- ABOUT THIS TASK: Show every line from the data below that includes "주도적으로".

####################

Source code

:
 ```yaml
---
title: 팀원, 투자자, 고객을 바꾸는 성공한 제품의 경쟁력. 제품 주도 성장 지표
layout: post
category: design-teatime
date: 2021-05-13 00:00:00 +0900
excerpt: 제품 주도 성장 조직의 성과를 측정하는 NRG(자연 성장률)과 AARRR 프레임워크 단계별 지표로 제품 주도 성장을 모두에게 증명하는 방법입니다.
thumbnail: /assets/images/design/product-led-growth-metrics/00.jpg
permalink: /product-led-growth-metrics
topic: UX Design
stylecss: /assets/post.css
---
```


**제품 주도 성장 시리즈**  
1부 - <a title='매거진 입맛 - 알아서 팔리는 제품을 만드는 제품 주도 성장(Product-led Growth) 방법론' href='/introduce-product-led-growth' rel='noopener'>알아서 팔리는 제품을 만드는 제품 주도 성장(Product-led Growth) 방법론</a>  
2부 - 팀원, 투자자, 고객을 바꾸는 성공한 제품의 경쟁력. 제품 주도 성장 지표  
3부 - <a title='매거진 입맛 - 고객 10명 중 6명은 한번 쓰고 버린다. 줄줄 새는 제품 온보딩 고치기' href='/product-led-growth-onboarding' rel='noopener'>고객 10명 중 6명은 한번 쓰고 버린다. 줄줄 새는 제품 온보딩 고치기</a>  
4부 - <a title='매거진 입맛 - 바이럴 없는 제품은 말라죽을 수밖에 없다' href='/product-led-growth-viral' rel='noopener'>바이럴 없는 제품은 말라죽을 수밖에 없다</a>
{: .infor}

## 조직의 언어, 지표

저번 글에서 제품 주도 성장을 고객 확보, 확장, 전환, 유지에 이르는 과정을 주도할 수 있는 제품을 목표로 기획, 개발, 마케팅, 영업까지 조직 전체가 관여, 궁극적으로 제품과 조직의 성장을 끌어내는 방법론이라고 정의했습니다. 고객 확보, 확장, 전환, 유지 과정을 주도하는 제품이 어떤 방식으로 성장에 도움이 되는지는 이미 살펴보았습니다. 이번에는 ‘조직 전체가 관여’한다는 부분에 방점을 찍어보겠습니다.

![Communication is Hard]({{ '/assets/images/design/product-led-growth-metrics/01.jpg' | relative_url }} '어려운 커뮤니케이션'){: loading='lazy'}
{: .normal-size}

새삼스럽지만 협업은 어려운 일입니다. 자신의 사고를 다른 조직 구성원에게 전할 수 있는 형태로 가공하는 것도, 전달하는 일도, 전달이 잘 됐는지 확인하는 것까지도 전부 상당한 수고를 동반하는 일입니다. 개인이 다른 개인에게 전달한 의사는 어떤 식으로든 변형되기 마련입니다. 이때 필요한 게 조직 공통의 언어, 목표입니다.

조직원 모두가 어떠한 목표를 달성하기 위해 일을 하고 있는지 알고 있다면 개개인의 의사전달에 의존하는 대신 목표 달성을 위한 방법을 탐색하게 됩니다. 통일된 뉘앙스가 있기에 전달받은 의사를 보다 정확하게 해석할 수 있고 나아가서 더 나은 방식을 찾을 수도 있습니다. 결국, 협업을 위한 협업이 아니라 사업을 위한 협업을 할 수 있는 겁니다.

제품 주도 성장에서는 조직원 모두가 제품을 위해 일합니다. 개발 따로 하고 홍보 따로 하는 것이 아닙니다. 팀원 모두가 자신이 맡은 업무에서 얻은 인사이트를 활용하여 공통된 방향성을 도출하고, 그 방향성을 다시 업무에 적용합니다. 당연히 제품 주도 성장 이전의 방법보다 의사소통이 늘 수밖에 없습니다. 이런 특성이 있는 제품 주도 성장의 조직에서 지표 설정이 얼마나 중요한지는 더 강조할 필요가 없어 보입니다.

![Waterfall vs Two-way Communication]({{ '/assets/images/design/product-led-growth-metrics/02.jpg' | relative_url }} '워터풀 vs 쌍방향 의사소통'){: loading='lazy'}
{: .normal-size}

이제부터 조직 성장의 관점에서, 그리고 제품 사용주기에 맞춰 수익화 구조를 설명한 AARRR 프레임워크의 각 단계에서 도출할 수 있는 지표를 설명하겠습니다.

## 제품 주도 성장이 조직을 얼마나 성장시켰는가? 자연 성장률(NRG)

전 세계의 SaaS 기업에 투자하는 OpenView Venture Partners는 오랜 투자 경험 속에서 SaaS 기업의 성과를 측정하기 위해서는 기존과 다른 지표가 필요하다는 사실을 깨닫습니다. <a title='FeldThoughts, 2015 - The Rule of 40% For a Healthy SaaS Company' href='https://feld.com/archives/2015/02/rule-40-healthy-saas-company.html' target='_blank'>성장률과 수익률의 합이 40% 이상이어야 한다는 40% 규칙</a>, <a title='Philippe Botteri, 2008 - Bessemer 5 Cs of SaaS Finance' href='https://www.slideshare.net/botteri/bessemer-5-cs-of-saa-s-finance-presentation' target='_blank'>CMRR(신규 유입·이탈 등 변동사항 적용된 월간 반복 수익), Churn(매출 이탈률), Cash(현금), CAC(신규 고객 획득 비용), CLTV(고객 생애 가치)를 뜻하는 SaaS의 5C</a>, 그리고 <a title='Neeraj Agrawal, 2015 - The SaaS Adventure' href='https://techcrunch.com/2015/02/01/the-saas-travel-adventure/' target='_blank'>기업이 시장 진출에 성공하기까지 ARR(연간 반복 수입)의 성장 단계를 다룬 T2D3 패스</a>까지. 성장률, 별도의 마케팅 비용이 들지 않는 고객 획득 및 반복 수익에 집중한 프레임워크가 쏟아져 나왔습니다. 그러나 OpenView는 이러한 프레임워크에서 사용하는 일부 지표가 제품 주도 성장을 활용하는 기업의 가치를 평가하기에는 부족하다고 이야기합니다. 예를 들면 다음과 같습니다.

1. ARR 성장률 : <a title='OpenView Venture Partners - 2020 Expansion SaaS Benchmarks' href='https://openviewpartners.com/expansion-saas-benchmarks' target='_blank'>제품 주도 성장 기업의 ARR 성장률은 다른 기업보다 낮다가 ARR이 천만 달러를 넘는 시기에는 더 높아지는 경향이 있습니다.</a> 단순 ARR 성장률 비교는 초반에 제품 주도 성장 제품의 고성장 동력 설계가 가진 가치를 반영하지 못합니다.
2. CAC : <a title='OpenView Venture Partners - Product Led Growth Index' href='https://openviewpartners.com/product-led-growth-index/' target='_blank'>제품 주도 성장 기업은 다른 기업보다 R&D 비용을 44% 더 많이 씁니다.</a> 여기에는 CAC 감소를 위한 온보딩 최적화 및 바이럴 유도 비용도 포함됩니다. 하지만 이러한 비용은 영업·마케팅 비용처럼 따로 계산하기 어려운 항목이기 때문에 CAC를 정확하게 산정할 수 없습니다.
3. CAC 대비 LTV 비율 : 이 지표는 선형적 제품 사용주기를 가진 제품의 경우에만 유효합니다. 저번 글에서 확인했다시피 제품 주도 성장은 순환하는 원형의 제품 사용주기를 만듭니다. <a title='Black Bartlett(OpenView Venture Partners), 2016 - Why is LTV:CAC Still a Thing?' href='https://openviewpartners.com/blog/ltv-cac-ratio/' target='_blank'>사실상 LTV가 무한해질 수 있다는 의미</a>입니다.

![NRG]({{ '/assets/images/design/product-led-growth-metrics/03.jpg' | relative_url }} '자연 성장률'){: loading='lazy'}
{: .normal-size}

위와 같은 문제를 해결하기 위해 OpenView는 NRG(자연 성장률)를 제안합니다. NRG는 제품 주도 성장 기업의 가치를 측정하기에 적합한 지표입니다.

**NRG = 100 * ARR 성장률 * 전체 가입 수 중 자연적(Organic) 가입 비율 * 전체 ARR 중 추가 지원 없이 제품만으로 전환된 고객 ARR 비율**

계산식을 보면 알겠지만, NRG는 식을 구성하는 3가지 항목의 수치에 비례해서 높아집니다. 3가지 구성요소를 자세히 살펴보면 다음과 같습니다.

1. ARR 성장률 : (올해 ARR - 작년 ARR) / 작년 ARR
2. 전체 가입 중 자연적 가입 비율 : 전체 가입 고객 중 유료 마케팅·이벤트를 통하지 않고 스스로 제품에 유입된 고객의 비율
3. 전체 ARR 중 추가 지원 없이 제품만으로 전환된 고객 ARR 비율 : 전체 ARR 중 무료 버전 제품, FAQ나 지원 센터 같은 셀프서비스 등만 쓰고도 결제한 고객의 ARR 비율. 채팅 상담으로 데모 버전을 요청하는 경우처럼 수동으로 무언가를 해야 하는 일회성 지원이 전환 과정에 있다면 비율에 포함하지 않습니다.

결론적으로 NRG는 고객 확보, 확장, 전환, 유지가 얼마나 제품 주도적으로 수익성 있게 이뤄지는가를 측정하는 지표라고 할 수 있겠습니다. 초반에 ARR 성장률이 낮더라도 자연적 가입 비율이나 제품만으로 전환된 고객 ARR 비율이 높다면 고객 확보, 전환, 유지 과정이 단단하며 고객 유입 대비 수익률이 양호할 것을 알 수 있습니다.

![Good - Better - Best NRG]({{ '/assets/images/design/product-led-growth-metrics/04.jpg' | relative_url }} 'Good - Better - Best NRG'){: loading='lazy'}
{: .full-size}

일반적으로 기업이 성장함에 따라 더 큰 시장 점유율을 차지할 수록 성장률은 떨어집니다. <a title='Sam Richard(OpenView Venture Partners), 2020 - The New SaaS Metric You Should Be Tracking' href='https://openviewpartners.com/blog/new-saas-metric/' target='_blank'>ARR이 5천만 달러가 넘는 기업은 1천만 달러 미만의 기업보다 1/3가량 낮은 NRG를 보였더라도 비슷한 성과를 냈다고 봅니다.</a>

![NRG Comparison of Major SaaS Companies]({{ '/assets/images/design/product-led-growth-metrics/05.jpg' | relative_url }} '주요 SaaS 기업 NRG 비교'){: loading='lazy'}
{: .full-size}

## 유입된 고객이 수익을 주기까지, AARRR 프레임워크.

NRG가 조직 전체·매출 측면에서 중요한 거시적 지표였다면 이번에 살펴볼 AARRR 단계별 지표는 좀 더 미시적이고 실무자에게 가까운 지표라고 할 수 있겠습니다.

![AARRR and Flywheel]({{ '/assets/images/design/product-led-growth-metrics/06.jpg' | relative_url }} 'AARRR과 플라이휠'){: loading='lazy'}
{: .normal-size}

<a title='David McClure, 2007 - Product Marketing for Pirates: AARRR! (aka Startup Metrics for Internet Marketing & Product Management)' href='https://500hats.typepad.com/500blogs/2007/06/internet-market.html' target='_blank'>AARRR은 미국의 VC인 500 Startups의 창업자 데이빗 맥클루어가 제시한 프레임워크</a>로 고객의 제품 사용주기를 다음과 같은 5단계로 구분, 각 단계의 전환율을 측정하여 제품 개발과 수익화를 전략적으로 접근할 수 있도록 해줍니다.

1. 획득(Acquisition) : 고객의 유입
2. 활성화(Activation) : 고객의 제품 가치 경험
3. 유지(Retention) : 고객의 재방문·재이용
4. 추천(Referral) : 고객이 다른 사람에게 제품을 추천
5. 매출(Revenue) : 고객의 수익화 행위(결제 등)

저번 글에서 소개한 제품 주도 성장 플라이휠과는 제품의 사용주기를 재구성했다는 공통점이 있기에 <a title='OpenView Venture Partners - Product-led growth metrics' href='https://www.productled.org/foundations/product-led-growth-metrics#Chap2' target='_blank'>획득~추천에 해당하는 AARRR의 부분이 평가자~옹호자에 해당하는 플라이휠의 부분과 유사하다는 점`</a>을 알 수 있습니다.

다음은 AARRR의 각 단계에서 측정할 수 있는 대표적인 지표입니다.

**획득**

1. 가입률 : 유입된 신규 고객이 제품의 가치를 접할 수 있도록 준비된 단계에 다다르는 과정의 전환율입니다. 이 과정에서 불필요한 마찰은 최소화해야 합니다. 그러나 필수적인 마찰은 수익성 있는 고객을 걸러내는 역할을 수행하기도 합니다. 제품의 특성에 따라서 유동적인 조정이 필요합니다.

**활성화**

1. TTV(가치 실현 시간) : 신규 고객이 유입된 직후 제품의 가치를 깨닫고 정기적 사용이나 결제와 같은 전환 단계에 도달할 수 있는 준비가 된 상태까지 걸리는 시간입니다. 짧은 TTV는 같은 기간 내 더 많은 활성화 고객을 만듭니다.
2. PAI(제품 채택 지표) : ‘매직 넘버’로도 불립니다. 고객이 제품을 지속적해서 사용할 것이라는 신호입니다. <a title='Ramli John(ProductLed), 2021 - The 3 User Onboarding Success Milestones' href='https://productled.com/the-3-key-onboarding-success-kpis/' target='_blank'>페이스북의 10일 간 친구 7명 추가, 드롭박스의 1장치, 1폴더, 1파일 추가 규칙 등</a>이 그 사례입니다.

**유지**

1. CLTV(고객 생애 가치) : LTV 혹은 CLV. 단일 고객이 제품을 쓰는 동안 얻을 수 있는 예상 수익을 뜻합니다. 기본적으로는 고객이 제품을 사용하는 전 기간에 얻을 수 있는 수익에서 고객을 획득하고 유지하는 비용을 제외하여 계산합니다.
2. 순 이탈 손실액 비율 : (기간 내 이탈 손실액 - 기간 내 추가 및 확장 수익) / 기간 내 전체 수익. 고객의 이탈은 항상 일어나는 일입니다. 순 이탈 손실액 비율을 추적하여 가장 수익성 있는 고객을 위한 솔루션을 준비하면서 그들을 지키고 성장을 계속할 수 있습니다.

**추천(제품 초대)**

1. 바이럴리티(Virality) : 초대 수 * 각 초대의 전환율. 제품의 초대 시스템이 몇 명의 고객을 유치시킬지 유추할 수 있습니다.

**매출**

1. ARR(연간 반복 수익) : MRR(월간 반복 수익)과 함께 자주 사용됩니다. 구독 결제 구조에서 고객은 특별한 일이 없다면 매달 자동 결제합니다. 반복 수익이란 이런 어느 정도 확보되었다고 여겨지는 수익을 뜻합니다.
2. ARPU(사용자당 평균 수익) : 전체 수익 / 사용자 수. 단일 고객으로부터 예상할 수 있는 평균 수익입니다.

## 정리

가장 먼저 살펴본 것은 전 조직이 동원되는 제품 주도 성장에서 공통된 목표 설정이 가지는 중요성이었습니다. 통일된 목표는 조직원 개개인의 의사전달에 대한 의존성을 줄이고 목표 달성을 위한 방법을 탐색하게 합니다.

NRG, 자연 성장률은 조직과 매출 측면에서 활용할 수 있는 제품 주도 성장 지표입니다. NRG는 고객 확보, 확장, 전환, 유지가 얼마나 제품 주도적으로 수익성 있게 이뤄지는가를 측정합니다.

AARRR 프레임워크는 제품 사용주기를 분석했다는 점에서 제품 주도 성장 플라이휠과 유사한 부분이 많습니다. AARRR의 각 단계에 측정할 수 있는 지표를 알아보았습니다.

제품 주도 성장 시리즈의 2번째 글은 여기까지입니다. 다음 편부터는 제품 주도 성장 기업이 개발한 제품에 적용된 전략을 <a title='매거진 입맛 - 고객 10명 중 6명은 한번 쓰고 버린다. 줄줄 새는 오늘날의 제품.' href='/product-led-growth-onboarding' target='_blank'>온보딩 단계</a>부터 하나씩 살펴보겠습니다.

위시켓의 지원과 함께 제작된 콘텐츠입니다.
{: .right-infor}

####################

- SOLUTION BELOW:
결론적으로 NRG는 고객 확보, 확장, 전환, 유지가 얼마나 제품 주도적으로 수익성 있게 이뤄지는가를 측정하는 지표라고 할 수 있겠습니다. 초반에 ARR 성장률이 낮더라도 자연적 가입 비율이나 제품만으로 전환된 고객 ARR 비율이 높다면 고객 확보, 전환, 유지 과정이 단단하며 고객 유입 대비 수익률이 양호할 것을 알 수 있습니다.
NRG, 자연 성장률은 조직과 매출 측면에서 활용할 수 있는 제품 주도 성장 지표입니다. NRG는 고객 확보, 확장, 전환, 유지가 얼마나 제품 주도적으로 수익성 있게 이뤄지는가를 측정합니다.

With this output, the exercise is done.